"Mang!"
Kayra melemparkan kunci ke arah Anwar yang langsung menangkapnya.
"Tolong, maaf, dan terima kasih," ucap Kayra sambil terus berlari mengejar elevator yang hampir tertutup. Ia terlambat karena harus mengantarkan si kembar pulang terlebih dahulu.
Pumps heels maroon yang ia kenakan beradu dengan lantai marmer dan menimbulkan bunyi yang menarik perhatian orang-orang. Namun, Kayra tidak peduli. Ia sudah terlambat satu jam. Padahal, pagi ini ada presentase penting dengan direktur pemasaran. Entah teguran seperti apa yang akan ia terima nanti.
"Terlambat?" tanya seseorang yang sedang berdiri menatap Kayra sejak tadi.
"Ya," sahut Kayra lemas. Ketika menoleh ke arah sumber suara, Kayra tercengang melihat sosok yang satu tahun lalu menghilang tanpa pamit dari hidupnya. "Bhumi?" Kedua matanya membelalak tak percaya.
"Halo, Kayra." Pemuda pemilik mata gelap itu melayangkan senyum ke arah Kayra. "Bagaimana kabarmu?" tanyanya setengah berbisik.
"Ka--kabarku baik. Kamu ...." Muncul lekukan di jembatan hidung Kayra, yang menandakan tanda tanya besar di kepalanya. "... akan kembali bekerja di sini?" tanyanya ragu.
"Ya. Ayah memintaku duduk di bagian produksi. Karena menurutnya, ada banyak hal yang harus aku awasi di sana."
"Ah ...." Kayra merasa lega karena pria itu tidak bekerja bersamanya. "Tidak masalah. Kamu hanya diminta untuk duduk, bukan?"
Mendengar gurauan Kayra, tawa Bhumi pecah hingga menggema di dalam lift yang hanya ada mereka berdua. "Aku berharap begitu," ucapnya kemudian.

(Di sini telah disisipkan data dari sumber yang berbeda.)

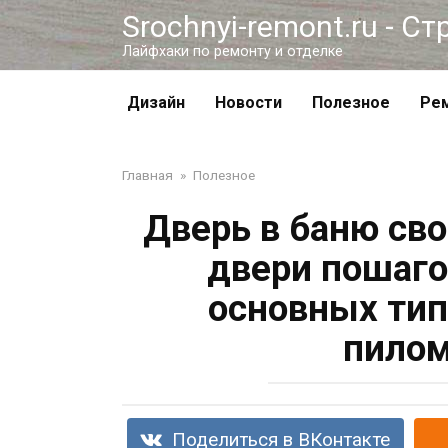
Перейти
Srochnyi-remont.ru - С
к
Лайфхаки по ремонту и отделке
контенту
Дизайн
Новости
Полезное
Ре
Главная
»
Полезное
Дверь в баню св
двери пошаго
основных тип
пилом
Поделиться в ВКонтакте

Bhumi Agung Permata. Putra sulung pemilik Permata Group, yang sejak lahir masa depannya sudah dijamin cerah. Seperti emas batangan, Bhumi ditempa oleh sang ayah dan dirancang sebaik mungkin untuk menjadi penerus terbaik. Bersekolah di tempat terbaik, dikirim ke Singapura saat SMP, lalu diterbangkan ke Amerika untuk menempuh pendidikan sekolah atas. Segala fasilitas dan kemewahan seolah membalut tubuh pria itu.
Satu tahun yang lalu, kisah Bhumi dan Kayra pernah menjadi perbincangan hebat. Semua orang menyaksikan, ketika Bhumi menghiasi lobi kantor dengan ribuan tangkai bunga segar, dan berlutut mengarahkan cincin berlian mahal ke hadapan Kayra.
"Azkayra Hajaraniya Azzahra, menikahlah denganku dan jadilah Ratu di istanaku."
Wajah Kayra memerah, tak percaya bahwa dirinya tengah menjadi pusat perhatian di tengah-tengah lobi yang disulap menjadi taman bunga. Dalam kekacauan emosi, dia merenungkan kenyataan tak terduga; dilamar oleh putra konglomerat. Namun, di tengah rasa terkejut yang teramat, terbersit ketidakpercayaan mendalam saat Bhumi melangkah maju dengan penuh keyakinan. Dalam hati, Kayra tahu bahwa lamaran itu akan ia tolak dengan tegas.
"Terima! Terima! Terima!" sorak semua orang sambil bertepuk tangan.
"Kay ...."
"Bhumi!" Kayra memotong ucapan pria itu dan menatapnya lekat. "Ikut aku," pintanya yang langsung melangkah diikuti Bhumi menuju pintu darurat.
"Ada apa?" tanya Bhumi masih dengan senyum penuh percaya diri. Sejak awal ia pikir Kayra akan menerima lamaran itu. Meski tidak ada proses pendekatan di antara mereka berdua, tapi Bhumi tahu bahwa Kayra masih sendiri.
"Apa yang sedang kamu lakukan?" Kedua mata Kayra bak anak panah yang siap menghujam dada pria yang perlahan kehilangan senyum di hadapannya.
"Aku ... Aku melamarmu."
"Atas dasar apa kamu melamarku di hadapan semua orang?"
"Kay, aku hanya ingin memberimu kejutan. Bukankah ini semua hal romantis yang diinginkan oleh semua gadis?"
Kayra tidak percaya dengan apa yang baru saja didengarnya. Terlihat jelas dadanya naik-turun pertanda emosinya siap untuk meluap.